Ti:0.005 〜0.25mass%、Nb:0.003 〜0.1 mass%
TiおよびNbはいずれも、主相であるフェライトを細粒化させることによって、強度の向上に有効に寄与するので、必要に応じて添加することができる。特にTiを含有させると、針状フェライトのノーズが短時間側に移行し、コイルミドル部と比較して冷却速度が速くなるコイル端部においても十分針状フェライトが析出するので、歩留りが向上する効果もある。
しかしながら、含有量があまりに少ないとその添加効果に乏しく、一方過度の添加は延性の低下を招くので、それぞれ上記の範囲で含有させることが好ましい。
【0031】
次に、この発明鋼の製造方法について具体的に説明する。
この発明鋼は、基本的に、第2相としてマルテンサイト、針状フェライトおよび残留オーステナイトからなる混合組織を形成させれば良いのであるから、前掲図2に示した冷却曲線に沿って、冷却させれば良い。
そして、針状フェライト域での保持時間を、ベイナイト変態が生じない範囲でできるだけ長くすることによって、針状フェライトの生成量を増大させてやれば良く、かくして65%以下という優れた降伏比が得られるのである。
【0032】
すなわち、 780〜980 ℃程度で熱間仕上げ圧延後、 620〜780 ℃の初析フェライト域のノーズ近傍まで冷却したのち、この温度域に1〜10秒程度保持(または緩冷却)することにより、主相である初析フェライトを析出させ、ついで 350〜500 ℃の針状フェライト域まで冷却し、この領域で、少なくとも40分以上(ただしベイナイト変態が生じない時間)等温保持するかまたは緩冷却後、好ましくは50℃/h以上の速度で室温まで冷却することにより、針状フェライト、マルテンサイトおよび残留オーステナイトからなる第2相を形成させると共に、第2相中における針状フェライトとマルテンサイトの比を面積率比で 2.0〜20の範囲に制御するのである。
【0033】
【実施例】
実施例1
表1示す種々の成分組成になる鋼スラブを、1200℃に加熱後、粗圧延し、ついで仕上げ温度:860 ℃で熱間仕上げ圧延を終了した後、80℃/sの速度で 700℃まで冷却し、この温度に5秒保持してから、同じく80℃/sの速度で 450℃まで冷却したのち、コイルに巻取り、巻取り後、70〜90分間保持してから、70℃/hの速度で室温まで冷却した。
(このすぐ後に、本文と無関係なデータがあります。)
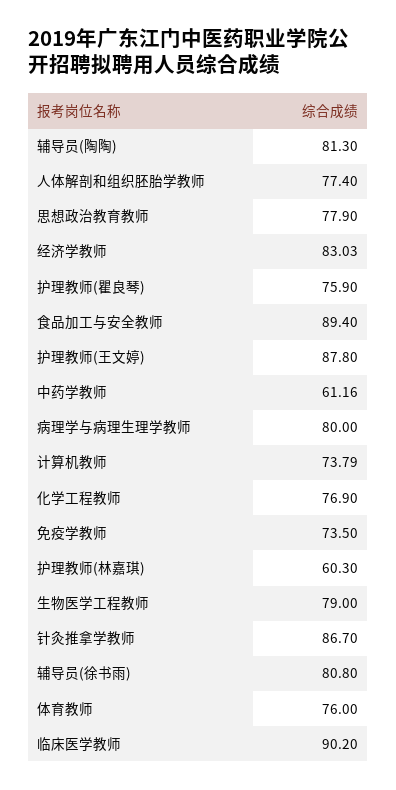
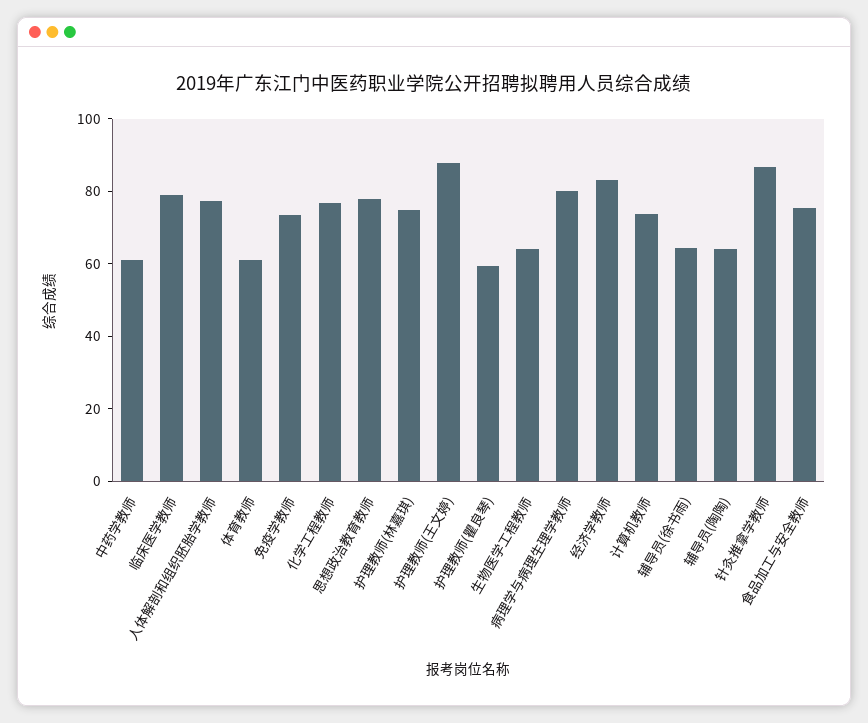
  {
-   "辅导员(陶陶)": 81.3,
+   "辅导员(陶陶)": 65,
    "人体解剖和组织胚胎学教师": 77.4,
    "思想政治教育教师": 77.9,
    "经济学教师": 83.03,
-   "护理教师(瞿良琴)": 75.9,
+   "护理教师(瞿良琴)": 60,
-   "食品加工与安全教师": 89.4,
+   "食品加工与安全教师": 75,
    "护理教师(王文婷)": 87.8,
    "中药学教师": 61.16,
    "病理学与病理生理学教师": 80,
    "计算机教师": 73.79,
    "化学工程教师": 76.9,
    "免疫学教师": 73.5,
-   "护理教师(林嘉琪)": 60.3,
+   "护理教师(林嘉琪)": 75,
-   "生物医学工程教师": 79,
+   "生物医学工程教师": 65,
    "针灸推拿学教师": 86.7,
-   "辅导员(徐书雨)": 80.8,
+   "辅导员(徐书雨)": 65,
-   "体育教师": 76,
+   "体育教师": 60,
-   "临床医学教师": 90.2
+   "临床医学教师": 80
  }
得られた熱延板から、引張試験片を切り出し、それらの試験片について、ひずみ速度:2×10-2/sの条件で引張試験を実施し、降伏強さ(YS)、引張強さ(TS)および伸び(El)を求めた。
また、ホプキンソンプレッシャーバー試験材(材料とプロセス vol.9 (1996) P.1108〜1111)を用いて、ひずみ速度:2×103/s の条件で引張試験を実施し、伸びが10%の時の瞬間n値(動的n値)を求めた。
さらに、プレス成形時における加工硬化量(WH)およびその後の塗装焼付時(170℃)における焼付硬化量(BH)についても測定した。なお、WH,BHは、ひずみ速度:2×10-2/sの引張試験機を用い、図7により求めた。
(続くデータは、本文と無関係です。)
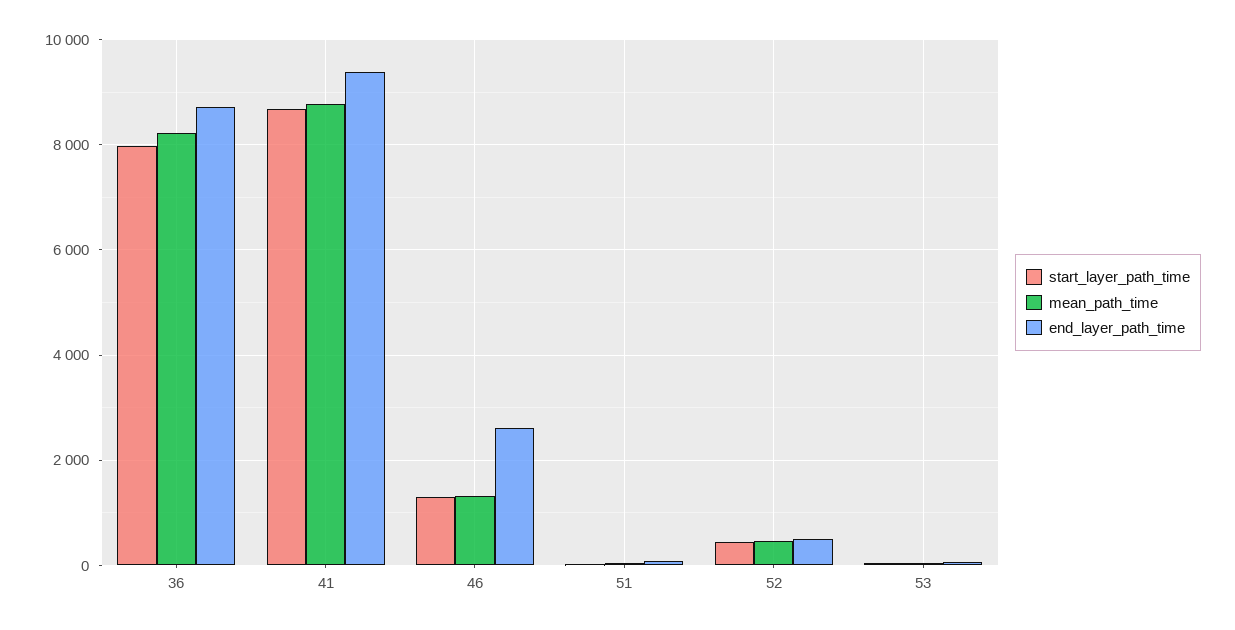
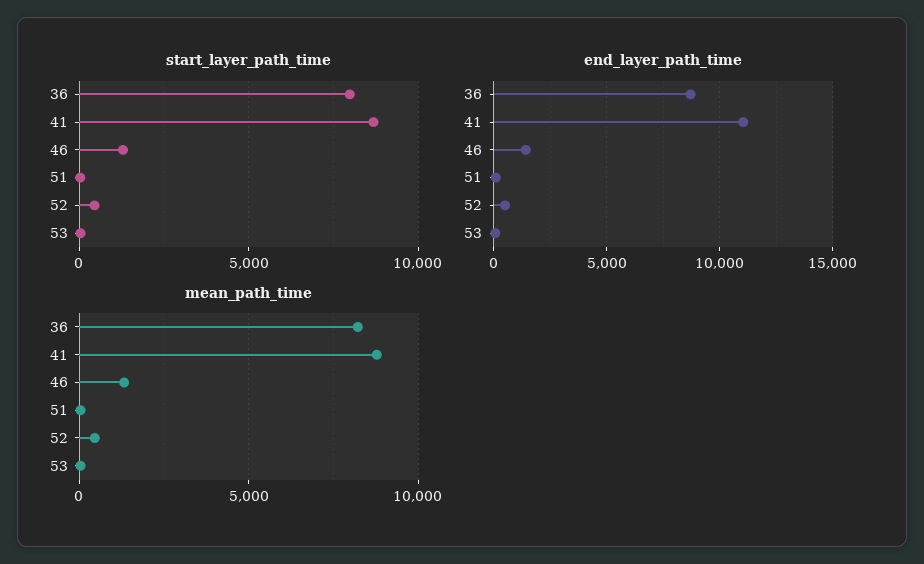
  {
    "start_layer_path_time": {
      "36": 8000,
      "41": 8600,
      "46": 1200,
      "51": 0,
      "52": 400,
      "53": 0
    },
    "mean_path_time": {
      "36": 8200,
      "41": 8800,
      "46": 1400,
      "51": 0,
      "52": 400,
      "53": 0
    },
    "end_layer_path_time": {
      "36": 8800,
-     "41": 9400,
+     "41": 11000,
-     "46": 2600,
+     "46": 1500,
      "51": 0,
      "52": 600,
      "53": 0
    }
  }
各熱延鋼板の鋼組織、TS×Elバランス、YR、WH+BHおよび動的n値ついて調べた結果を整理して表2に示す。
【0034】
【表1】
【0035】
【表2】
【0036】
表2に示したとおり、この発明に従い、第2相として、マルテンサイト、針状フェライトおよび残留オーステナイトの混合組織を形成させ、かつ第2相中の針状フェライトとマルテンサイトとの面積率比FA /MA を 2.0〜20の範囲に制御したものはいずれも、TS×El≧ 24000 MPa・%の優れた強度−伸びバランスとYR≦65%の低降伏比、さらには動的n値≧0.35という優れた耐衝撃特性およびWH+BH≧ 100 MPa・%という高い加工・焼付硬化量を得ることができた。
【0037】
【発明の効果】
かくして、この発明に従い、主相を初析フェライトとし、かつ第2相をマルテンサイト、針状フェライトおよび残留オーステナイトの混合組織にすると共に、第2相中の針状フェライトとマルテンサイトとの面積率比FA /MA を 2.0〜20の範囲に制御することにより、優れた成形性と耐衝撃特性とを兼ね備えた熱延鋼板を得ることができる。
【図面の簡単な説明】
【図1】従来のTRIP鋼の代表的な連続冷却変態曲線図(CCT図)である。
【図2】この発明の成分系における代表的連続冷却変態曲線図(CCT図)である。
【図3】 (a) この発明に従い得られる第2相の特徴的な相構成および(b) 従来のTRIP鋼の第2相の相構成を示す模式図である。
【図4】FA /MA 比と降伏強さ(YS)、引張強さ(TS)、伸び(El)、降伏比(YR) および強度−伸びバランス(TS×El)との関係を示すグラフである。
【図5】 Cr量と強度−伸びバランスとの関係を示すグラフである。
【図6】 Cr量と動的n値との関係を示すグラフである。
【図7】加工硬化量(WH)および焼付硬化量(BH)の説明図である。
Claims (2)
- C:0.05〜0.40mass%、 Si:1.0 〜3.0 mass%、
Mn:0.6 〜3.0 mass%、 Cr:0.2 〜2.0 mass%
を含み、かつ
P:0.01〜0.2 mass%、 Al:0.01〜0.3 mass%
のうちから選んだ少なくとも一種を含有し、残部はFe および不可避的不純物の組成になり、鋼組織が、主相として初析フェライトを60〜97%、第2相として、マルテンサイト、針状フェライトおよび残留オーステナイトからなる混合相あるいはさらにこれら以外の第3相を第2相全体の10%以下で含む混合相を3〜40%の相比率で有し、かつ該第2相中の針状フェライトとマルテンサイトが下記式の関係を満足することを特徴とする耐衝撃特性に優れた高強度高加工性熱延鋼板。
記
2.0 ≦FA /MA ≦ 20
ここで、FA : 第2相中における針状フェライトの面積率(%)
MA : 第2相中におけるマルテンサイトの面積率(%) - 請求項1において、鋼組成が、さらに
Ti:0.005 〜0.25mass%、 Nb:0.003 〜0.1 mass%
のうちから選んだ少なくとも一種を含有する組成になることを特徴とする耐衝撃特性に優れた高強度高加工性熱延鋼板。